The decision has been taken following the submission of a report by the one man Commission under Justice P. Kalaiyarasan earlier in June 2020 that pointed out the socio-economic disparities between government and private school students.
This 7.5% quota is considered for implementation in private colleges too.
Of the total 59,785 candidates who took the exam from Tamil Nadu in 2019, only 2557 students from government and government-aided private schools cleared the exam. Only five of them reportedly got admitted under the government quota for the 2019-20 academic year. However, this phenomenon does not seem to be because of NEET as the number of government school students getting medical admission has remained low for a long time.

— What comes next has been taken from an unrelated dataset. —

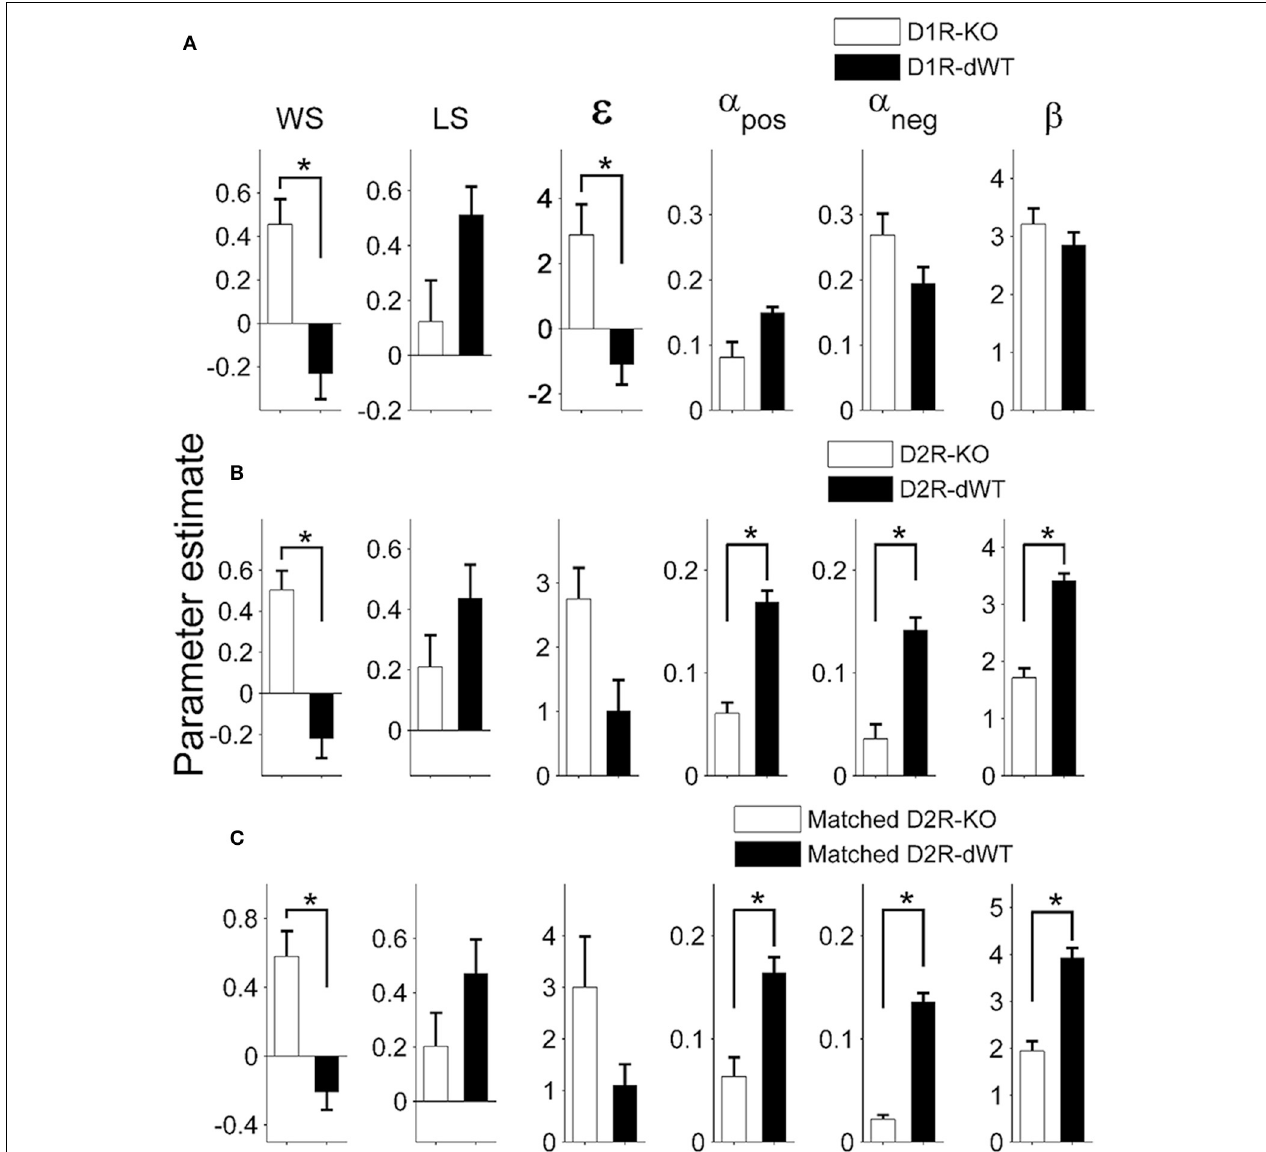
FIGURE 6 | Model parameters. Shown are coefficients for the explanatory variables of the full model applied to the behavioral data obtained during the TAB task (D1R, stages 1–3; D2R, stages 1–5; mean ± s.e.m. across animals). Asterisks, significant differences (Wilcoxon rank sum test, p < 0 . 05). (A,B)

Between 2009 and 2013, merely 177 Tamil Nadu government school students secured MBBS admissions. In 2014, the number was 32, in 2015 and 2016 it was 35, though considerably above the numbers reported for 2018 and 2019.
Experts point out that the reason that apart from the inability to afford coaching class, is the poor standard of the Samacheer Kalvi syllabus introduced in 2009 by the then Karunanidhi that deteriorated teaching standards and learning outcomes of government school students thereby impacting their critical thinking and problem solving skills.
Back in 2006, the DMK government under Karunanidhi abolished the Tamil Nadu Professional Courses Entrance Examinationexams for professional courses like engineering and medicine. Since then, admissions to these professional courses happened through 12th standard results which were heavily inflated.
The NEET was mandated by the Supreme Court of India in 2016 when it overturned its own judgement delivered in 2013 that declared the exam as unconstitutional.
Since then, NEET has been conducted every year across India for admission into undergraduate and postgraduate medical courses.